I have recently added some functionality to calculate stats on the fly. So I have a couple of queries that I want to run fast - and therefore, I have tried to create an index that should be the best match - but the query does not use it, so I must have misunderstood something

Here is a small sample with two queries that I thought would use the same index.
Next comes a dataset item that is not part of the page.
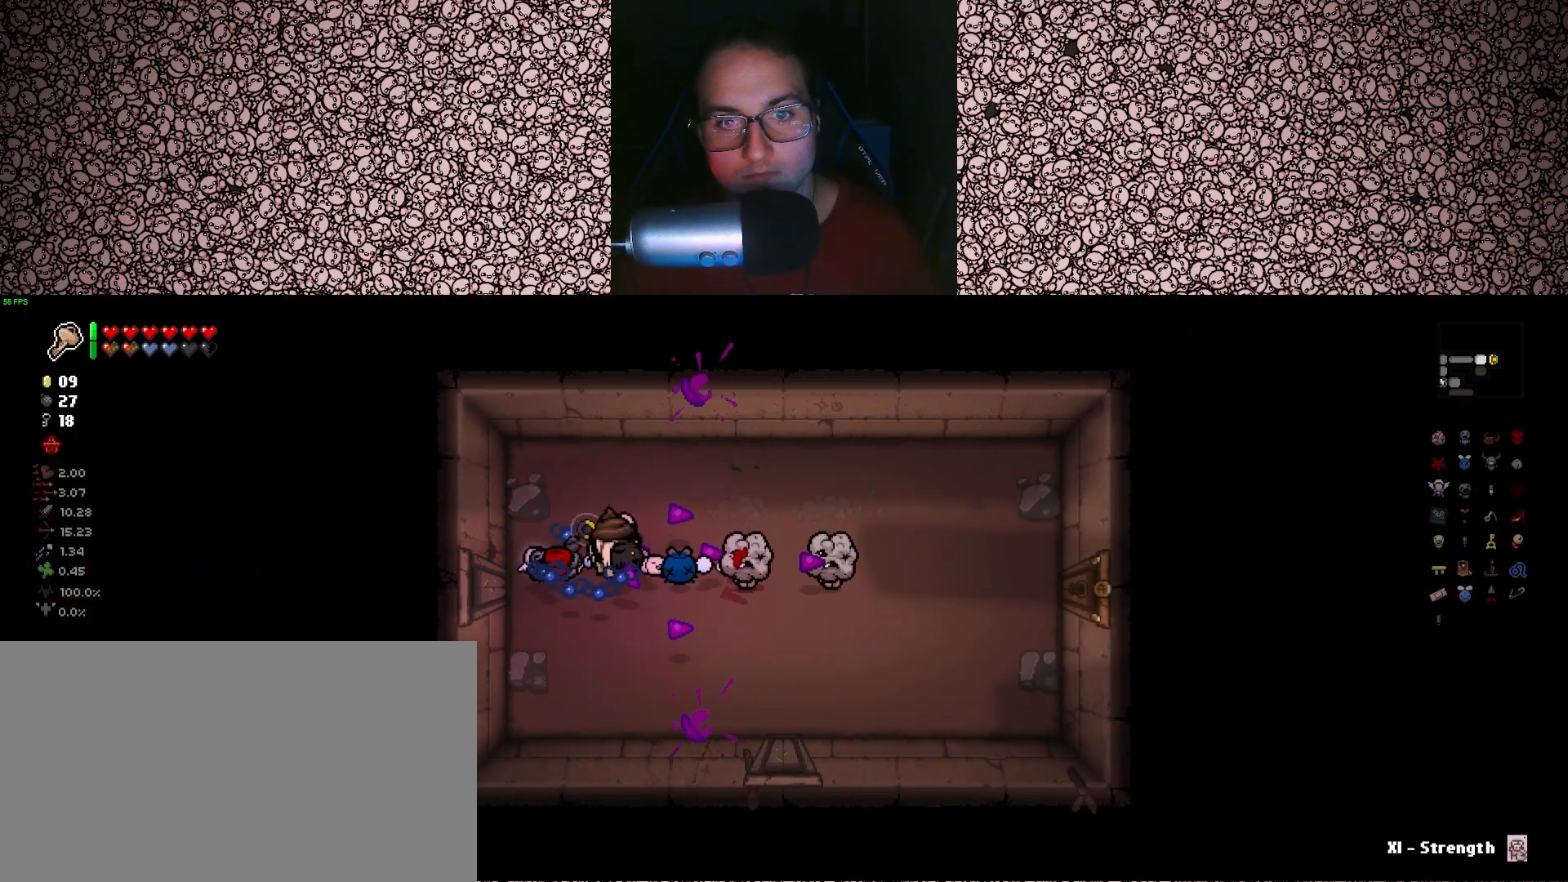
{"keys": ["right"], "events": [[333, "a", "down"], [383, "a", "up"]]}
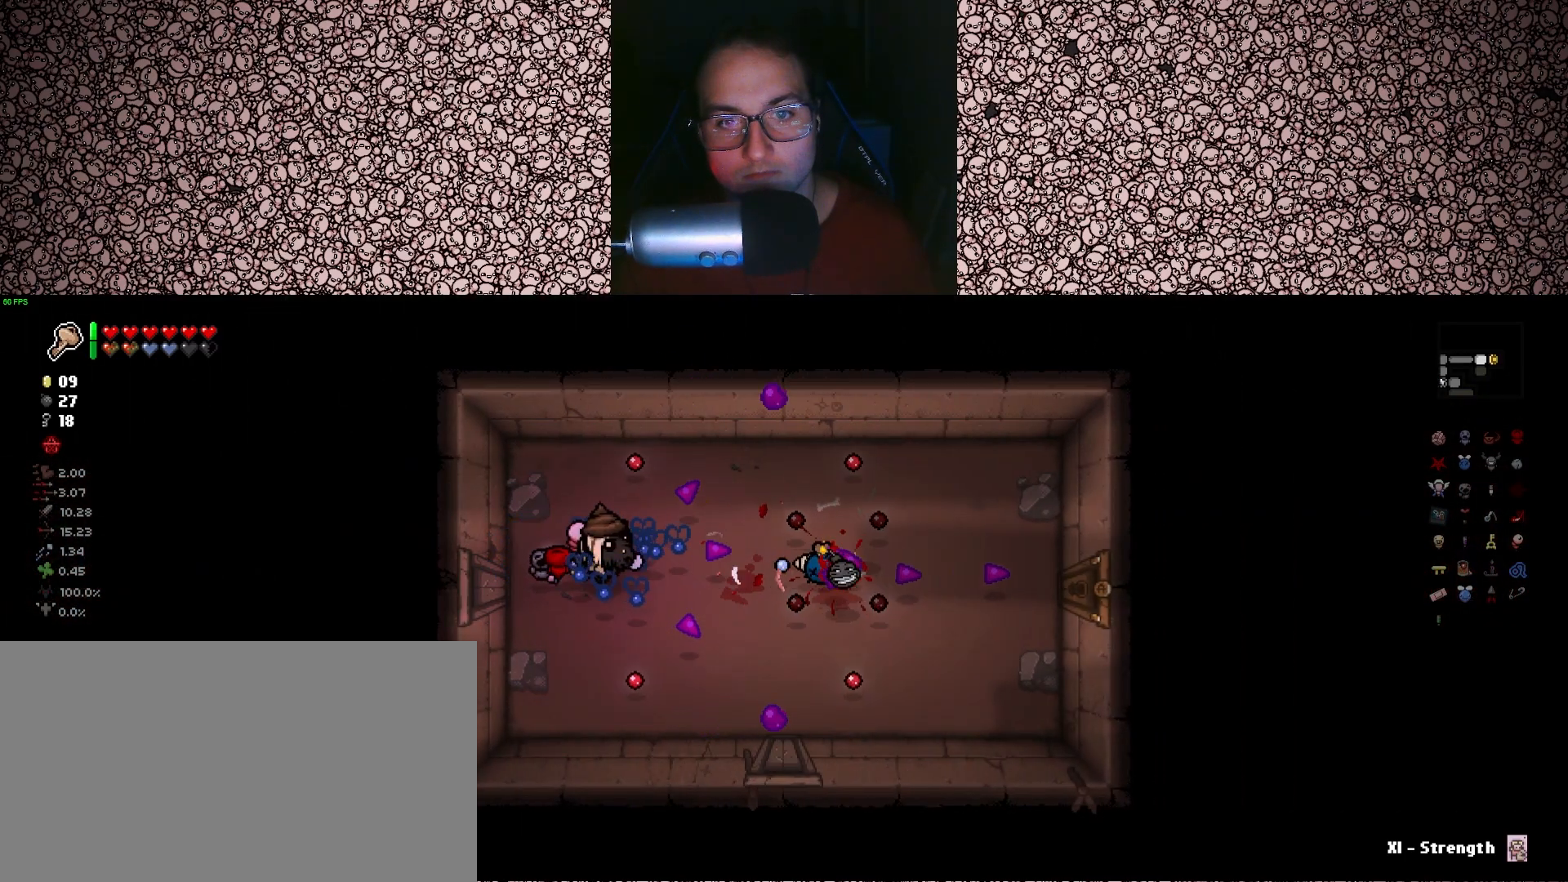
{"keys": ["right"], "events": []}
First one for a specific user:

SELECT specieskey,SUM(count) count 
FROM data
WHERE type='Catch' AND userkey='2124DEFEC111BA8FC1257ED20034B387' 
AND specieskey IN ['12','1','2','13','25','4','49','38','6','7','41'] 
AND locationtype is valued 
AND statslocation is valued 
AND statspublic is valued 
AND statstrippublic is valued 
AND statstriptarget 
AND year is valued 
AND month is valued 
GROUP BY specieskey

And then the same for all users (for comparison):

SELECT specieskey,SUM(count) count 
FROM data
WHERE type='Catch' AND userkey is valued 
AND specieskey IN ['12','1','2','13','25','4','49','38','6','7','41'] 
AND locationtype is valued 
AND statslocation is valued 
AND statspublic 
AND statstrippublic 
AND statstriptarget 
AND year is valued 
AND month is valued 
GROUP BY specieskey

It is worth mentioning that there are some minor differences in the “visibility” for the docs (for me: ALL, for everybody else: ONLY Public). There are more fields not used here (but defined for more granular searches by year, location, etc.)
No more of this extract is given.